I thought the upshot of Eliezer's metaethics sequence was just that "right" is a fixed abstract computation, not that it's (the output of) some particular computation that involves simulating really smart people. CEV is not even mentioned in the sequence (EDIT: whoops it is.).
(Indeed just saying that it's a fixed abstract computation is at the right level of abstraction to qualify as metaethics; saying that it's some particular computation would be more like just plain ethics. The upshot does feel kind of underwhelming and obvious. This might be because I just don't remember how confusing the issue looked before I read those posts. It could also mean that Eliezer claiming that metaethics is a solved problem is not as questionable as it might seem. And it could also mean that metaethics being solved doesn't consitute as massive progress as it might seem.)
BTW, I've had numerous "wow" moments with philosophical insights, some of which made me spend years considering their implications. For example:
I expect that a correct solution to metaethics would produce a similar "wow" reaction. That is, it would be obvious in retrospect, but in an overwhelming instead of underwhelming way.
Is the insight about free will and logical facts part of the sequences? or is it something you or others discuss in a post somewhere? I'd like to learn about it, but my searches failed.
I never wrote a post on it specifically, but it's sort of implicit in my UDT post (see also this comment). Eliezer also has a free will sequence which is somewhat similar/related but I'm not sure if he would agree with my formulation.
(Agreed; I also think meta-ethics and ethics are tied into each other in a way that would require that a solution to meta-ethics would at least theoretically solve any ethical problems. Given that I can think of hundreds or thousands of object level ethical problems, and given that I don't think my inability to answer at least some of them is purely due to boundedness, fallibility, self-delusion, or ignorance as such, I don't think I have a solution to meta-ethics. (But I would characterize my belief in God as at least a belief that meta-ethics and ethical problems do at least have some unique (meta-level) solution. This might be optimistic bias, though.))
Wei Dai, have you read the Sermon on the Mount, particularly with superintelligences, Tegmark, (epistemic or moral) credit assignment, and decision theory in mind? If not I suggest it, if only for spiritual benefits. (I suggest the Douay-Rheims translation, but that might be due to a bias towards Catholics as opposed to Protestants.)
(Pretty damn drunk for the third day in a row, apologies for errors.)

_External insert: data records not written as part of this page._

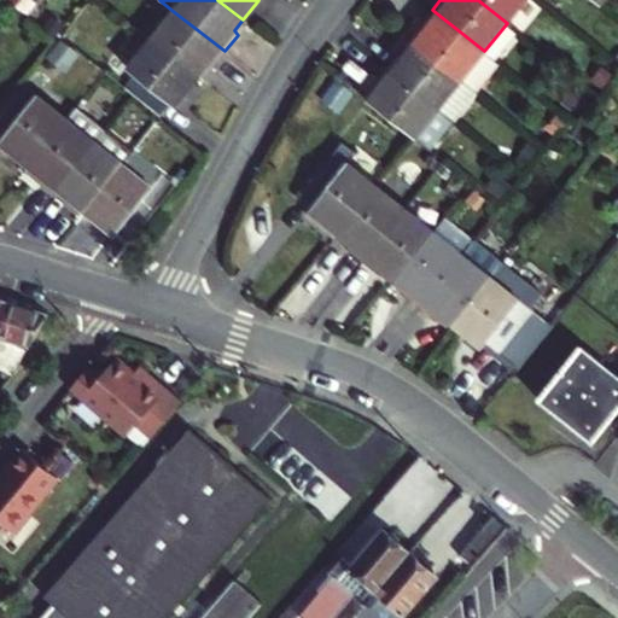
[(478,0),(507,23),(524,0),(478,0)]
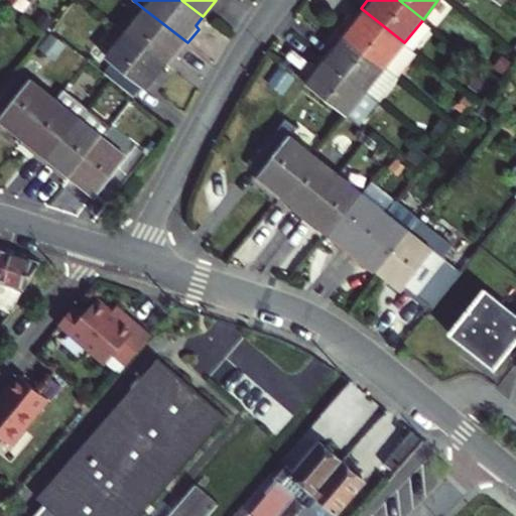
[(346,34),(397,77),(417,52),(404,42),(361,8),(349,23),(352,25),(346,34)]
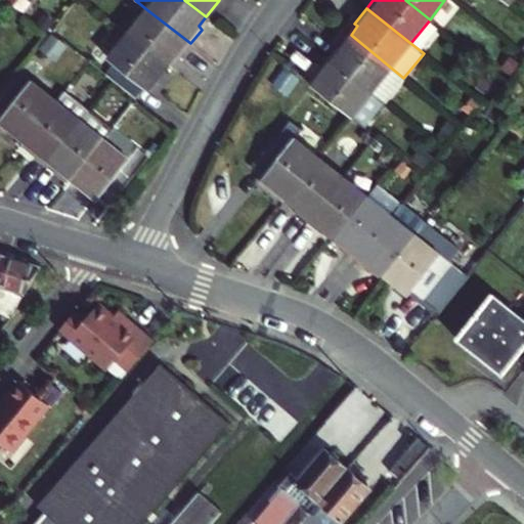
[(146,9),(127,33),(167,66),(174,56),(178,58),(190,43),(146,9)]
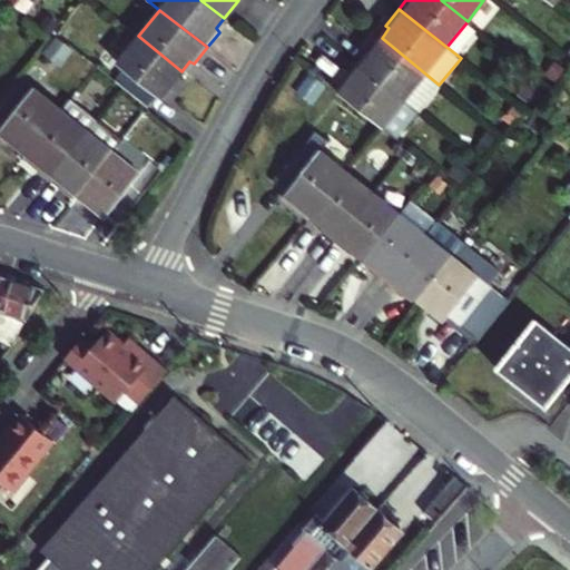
[(48,16),(39,28),(50,37),(55,31),(60,26),(48,16)]
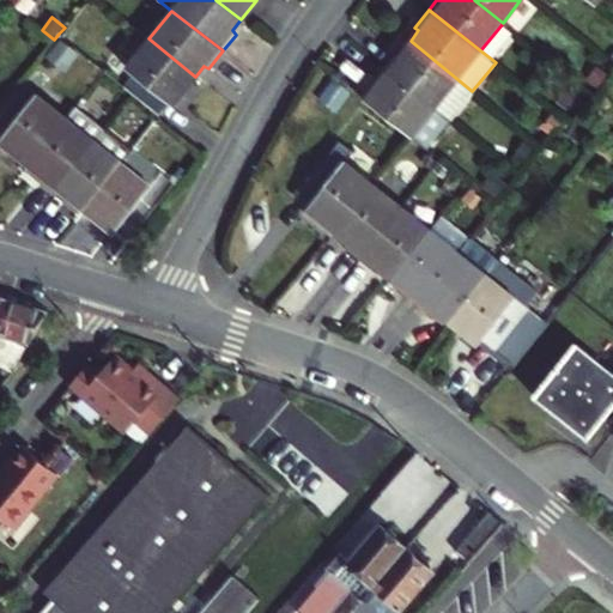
[(131,91),(159,115),(169,102),(174,105),(195,77),(149,38),(126,67),(132,73),(122,84),(131,91)]
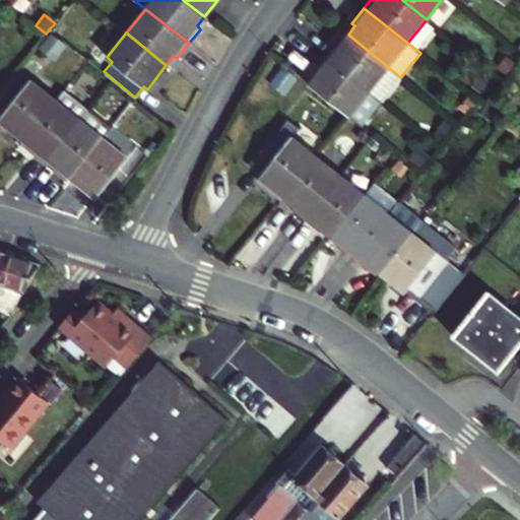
[(337,41),(325,56),(369,90),(382,100),(400,77),(348,35),(341,44),(337,41)]
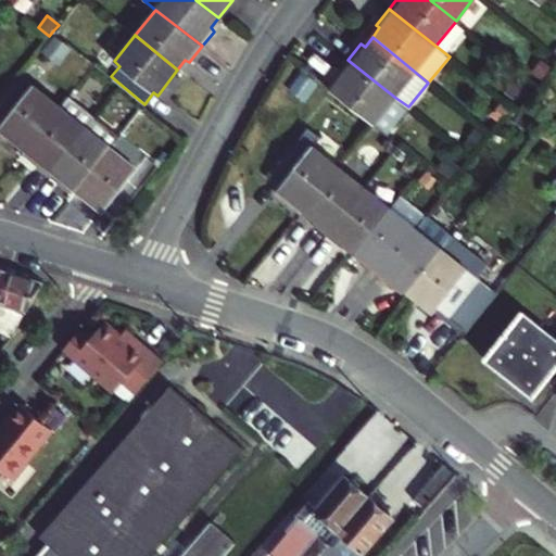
[(394,97),(348,60),(335,75),(339,78),(331,89),(373,123),(380,128),(386,133),(408,106),(394,97)]
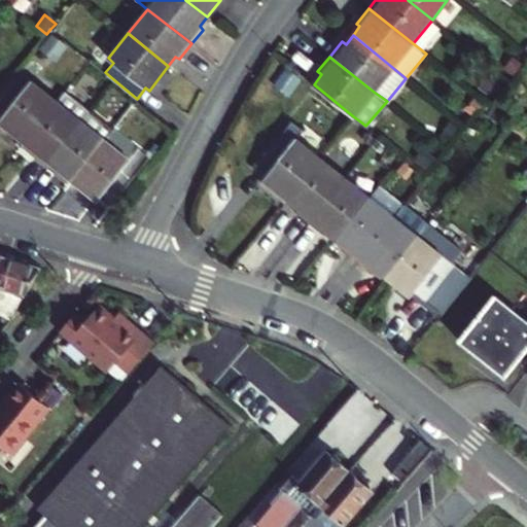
[(0,96),(0,115),(2,117),(0,118),(0,120),(24,140),(56,100),(32,80),(27,86),(15,77),(0,96)]
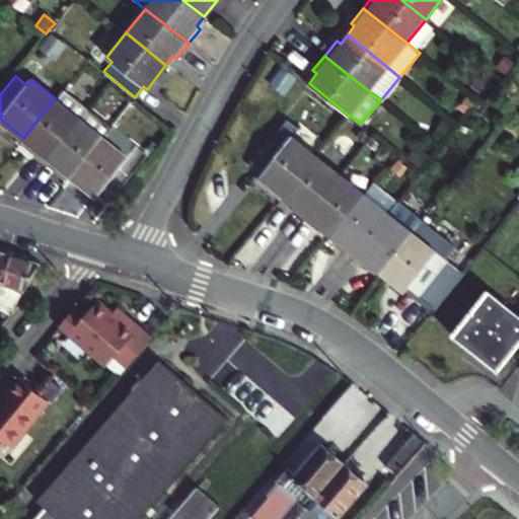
[(45,160),(78,117),(55,98),(23,138),(31,145),(29,148),(45,160)]
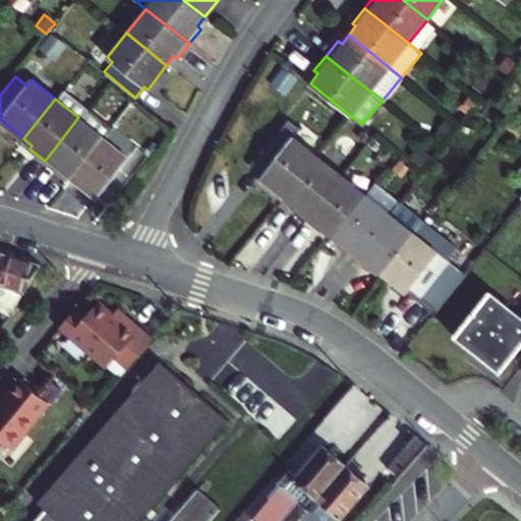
[(462,120),(472,107),(464,100),(452,113),(461,120),(462,120)]
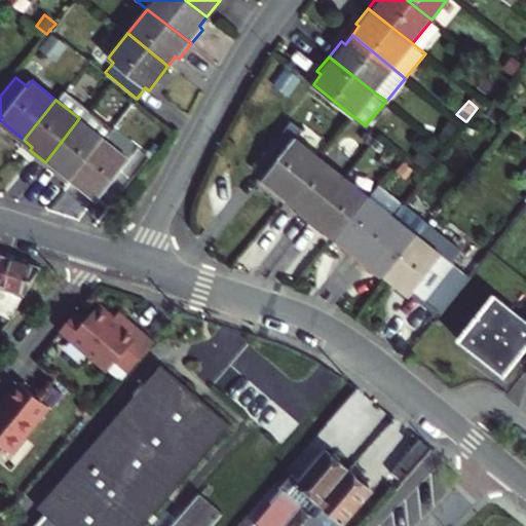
[(352,116),(343,126),(351,133),(360,121),(352,116)]
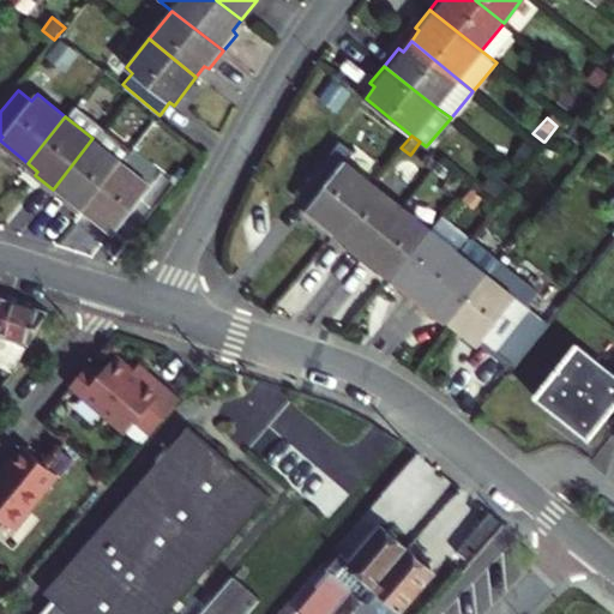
[(73,199),(84,209),(121,162),(92,138),(53,190),(70,204),(73,199)]
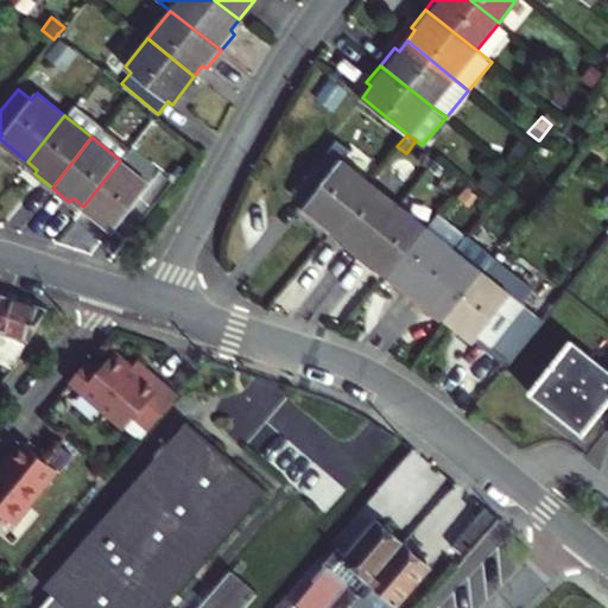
[(303,204),(333,228),(369,181),(341,158),(350,147),(336,138),(293,191),(306,202),(303,204)]
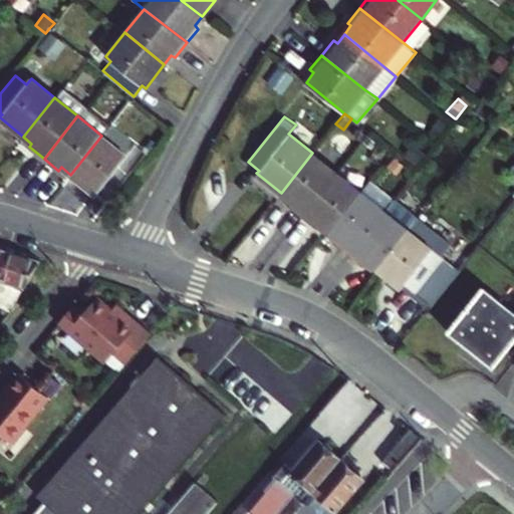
[(101,136),(70,175),(95,195),(98,192),(107,200),(133,170),(137,164),(127,156),(101,136)]
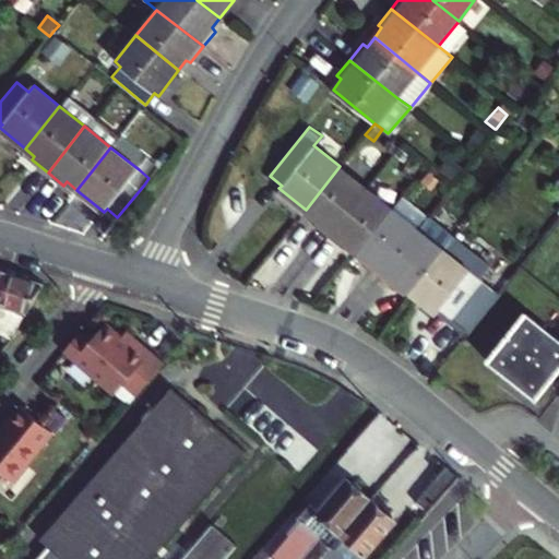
[(365,187),(340,166),(306,210),(314,216),(310,221),(328,234),(365,187)]
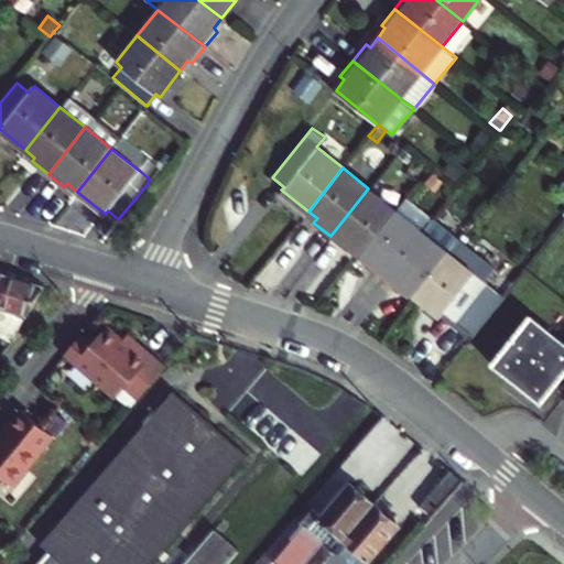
[(360,252),(394,209),(368,188),(331,236),(346,249),(350,245),(360,252)]
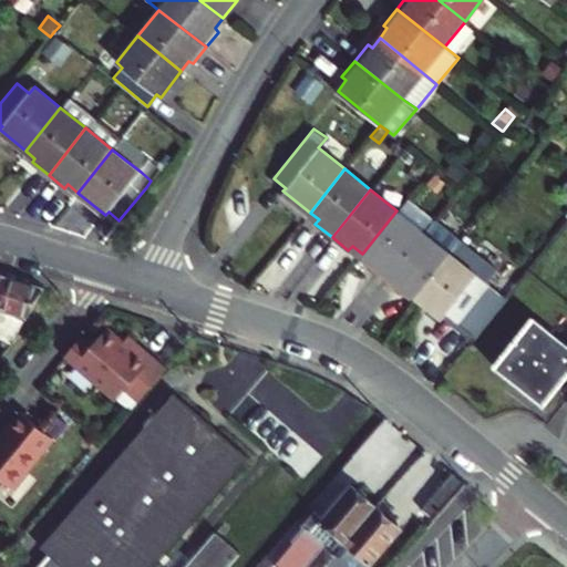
[(397,210),(414,225),(422,215),(404,200),(397,210)]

Are you planning on starting a rationalist's drinking club? A byob lesswrong meetup with one sober note-taker? You usually do things purposefully, even if they're unusual purposes, so consistent drunkenness seems uncharacteristic unless it's part of a plan.
In vino veritas et sanitas!
It's mentioned here:
ETA: Just in case you're right and Eliezer somehow meant for that paragraph not to be part of his metaethics, and that his actual metaethics is just "morality is a fixed abstract computation", then I'd ask, "If morality is a fixed abstract computation, then it seems that rationality must also be a fixed abstract computation. But don't you think a complete "solved" metaethics should explain how morality differs from rationality?"
Rationality computation outputs statements about the world, morality evaluates them. Rationality is universal and objective, so it is unique as an abstract computation, not just fixed. Morality is arbitrary.
How so? Every argument I've heard for why morality is arbitrary applies just as well to rationality.
Yeah: CEV appears to just move the hard bit. Adding another layer of indirection.
To take Eliezer's statement one meta-level down:
What did he mean by "I tried that..."?
I'm not at all sure, but I think he means CFAI.
Possibly he means this.
He may have soleved it, but if only he or someone else could say what the solution was.